**Source extract**:
Students will learn how light reflects off mirrors. Flat mirrors, concave mirrors and convex mirrors are all covered.
Key Equations
\begin{align*} \frac{1}{f} = \frac{1}{d_o} +\frac{1}{d_i} \; \end{align*}; The len's maker's equation
Where f is the focal length of the mirror, \begin{align*} d_o \end{align*} is the distance of the object from the mirror and \begin{align*} d_i \end{align*} is the distance the image is formed from the mirror.
\begin{align*} M = \frac{-d_i}{d_0} \end{align*}
The size of an object’s image is larger (or smaller) than the object itself by its magnification, \begin{align*}M\end{align*}. The level of magnification is proportional to the ratio of \begin{align*}d_i\end{align*} and \begin{align*}d_o\end{align*}. An image that is double the size of the object would have magnification \begin{align*}M = 2\end{align*}.
\begin{align*} R = 2f \end{align*}
The radius of curvature of a mirror is twice its focal length
- Mirrors are made from highly reflective metal that is applied to a curved or flat piece of glass. Converging mirrors can be used to focus light – headlights, telescopes, satellite TV receivers, and solar cookers all rely on this principle.
- Converging mirrors (also known as concave mirrors) are curved towards the incoming light and focus parallel rays at the focal point. Diverging mirrors (also known as convex mirrors) are curved away from the incoming light and do not focus, but scatter the light instead.
- The focal length, \begin{align*}f\end{align*}, of a lens or mirror is the distance from the surface of the lens or mirror to the place where the light is focused. This is called the focal point or focus. For diverging mirrors, there is no true focal point (i.e. real light does not focus), so the focal length is negative.
- When light rays converge in front of a mirror, a real image is formed. Real images are useful in that you can place photographic film at the physical location of the real image, expose the film to the light, and make a two-dimensional representation of the world, a photograph.
- When light rays diverge in front of a mirror, a virtual image is formed. A virtual image is formed by your brain tracing diverging rays backwards and is kind of a trick, like the person you see “behind” a mirror’s surface when you brush your teeth (there's obviously no real light focused behind a mirror!). Since virtual images aren’t actually “anywhere,” you can’t place photographic film anywhere to capture them.
- Real images are upside-down, or inverted. You can make a real image of an object by putting it farther from a mirror or lens than the focal length. Virtual images are typically right-side-up. You can make virtual images by moving the mirror or lens closer to the object than the focal length.
In the problems below that consider converging or diverging mirrors, you will do a careful ray tracing with a ruler (including the extrapolation of rays for virtual images). It is best if you can use different colors for the three different ray tracings. When sketching diverging rays, you should use dotted lines for the extrapolated lines behind a mirror in order to produce the virtual image. When comparing measured distances and heights to calculated distances and heights, values within \begin{align*}10\end{align*}% are considered “good.” Use the Table (below) as your guide.

**Stated task 1**: Convert the listing into a Markdown table with the columns "Row" and "Entry". Start at the beginning of the listing and continue through the line containing "genus: Blysmus". Number each line in the Row column, skip blank lines, and leave out the pictures.

**Supplied data**:
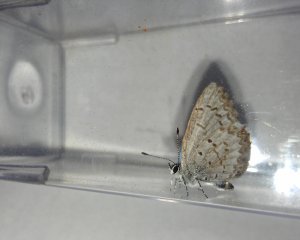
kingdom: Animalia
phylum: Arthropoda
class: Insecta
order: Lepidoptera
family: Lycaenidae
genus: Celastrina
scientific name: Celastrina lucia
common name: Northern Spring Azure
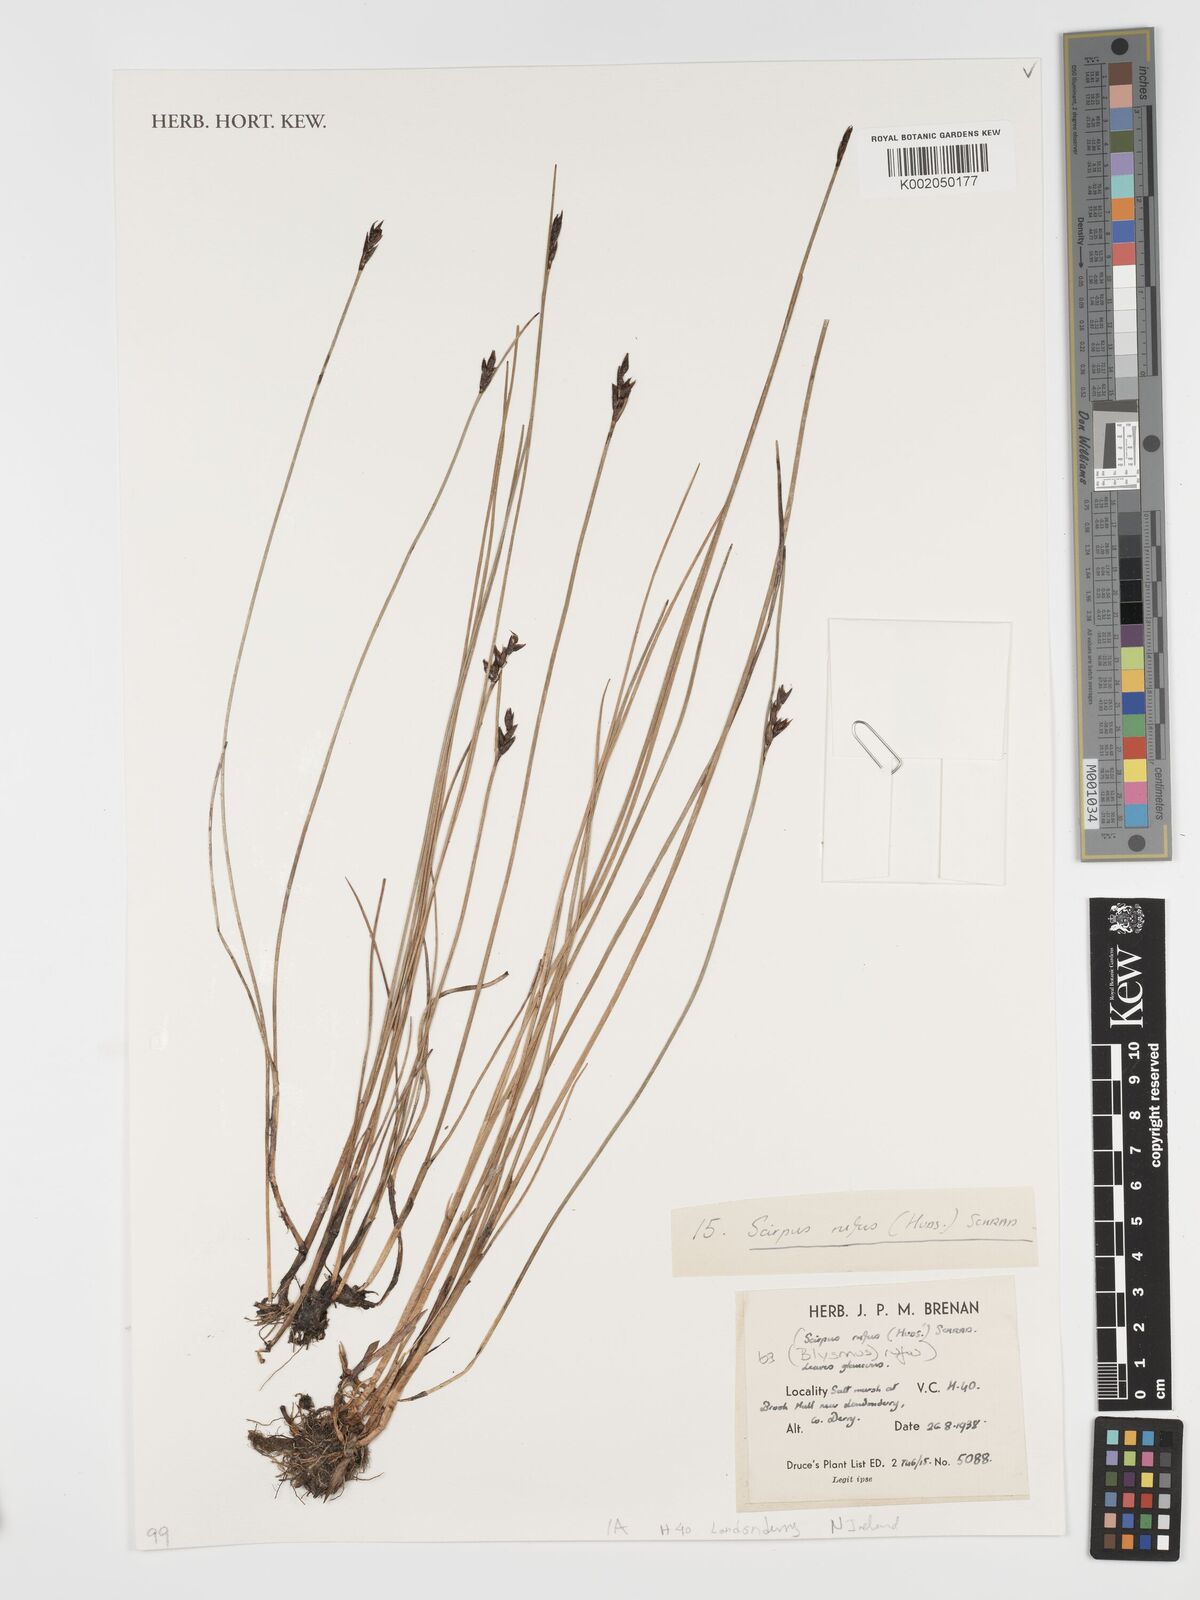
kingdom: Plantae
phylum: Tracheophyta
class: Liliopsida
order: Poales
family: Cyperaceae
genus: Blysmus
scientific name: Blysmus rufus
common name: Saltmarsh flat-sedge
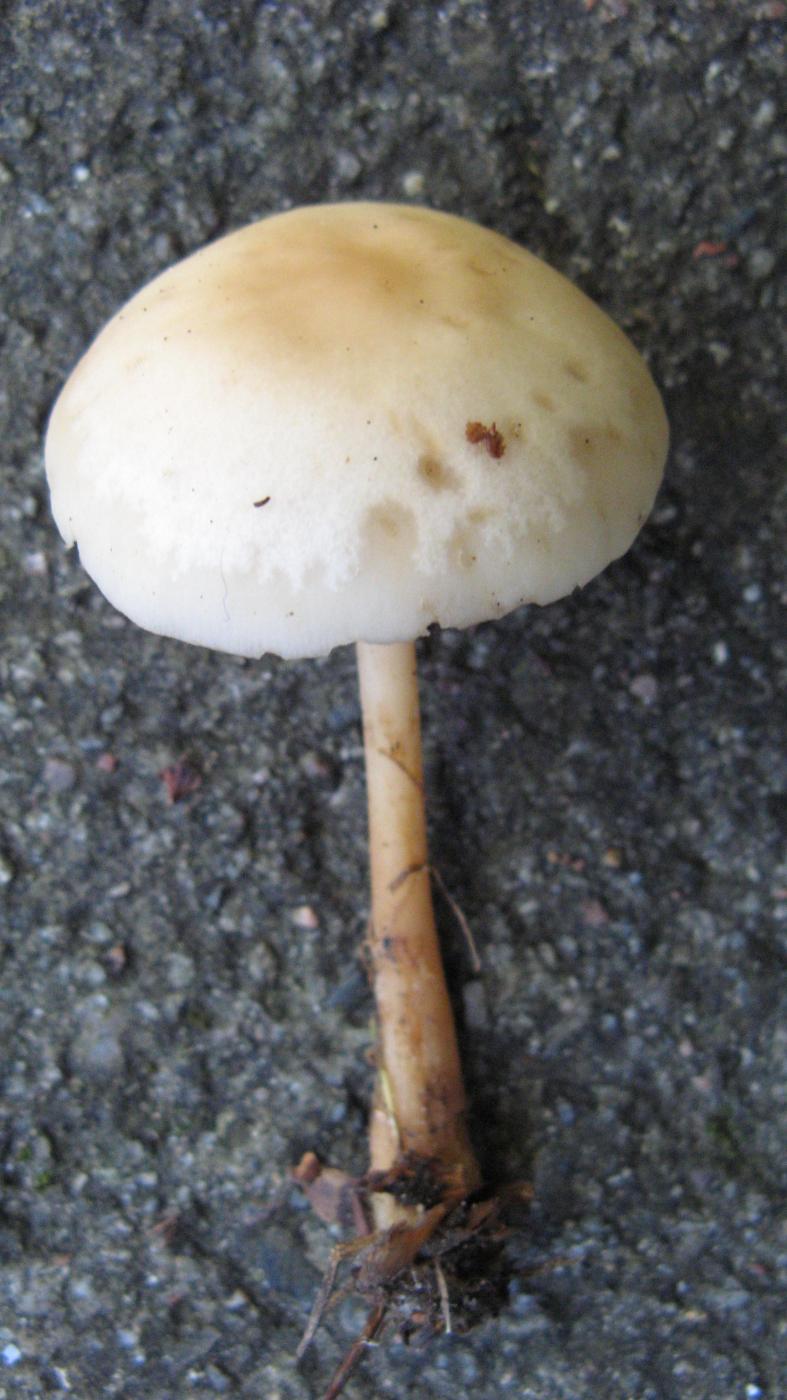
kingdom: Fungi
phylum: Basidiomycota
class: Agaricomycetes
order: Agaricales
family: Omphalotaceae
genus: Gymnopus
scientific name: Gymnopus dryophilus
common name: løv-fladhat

**Stated task 2**: Which devices does the mirrors lesson name as relying on converging mirrors to focus light?

**Task output 1**:
| Row | Entry |
|---|---|
| 1 | kingdom: Animalia |
| 2 | phylum: Arthropoda |
| 3 | class: Insecta |
| 4 | order: Lepidoptera |
| 5 | family: Lycaenidae |
| 6 | genus: Celastrina |
| 7 | scientific name: Celastrina lucia |
| 8 | common name: Northern Spring Azure |
| 9 | kingdom: Plantae |
| 10 | phylum: Tracheophyta |
| 11 | class: Liliopsida |
| 12 | order: Poales |
| 13 | family: Cyperaceae |
| 14 | genus: Blysmus |

**Task output 2**:
- headlights
- telescopes
- satellite TV receivers
- solar cookers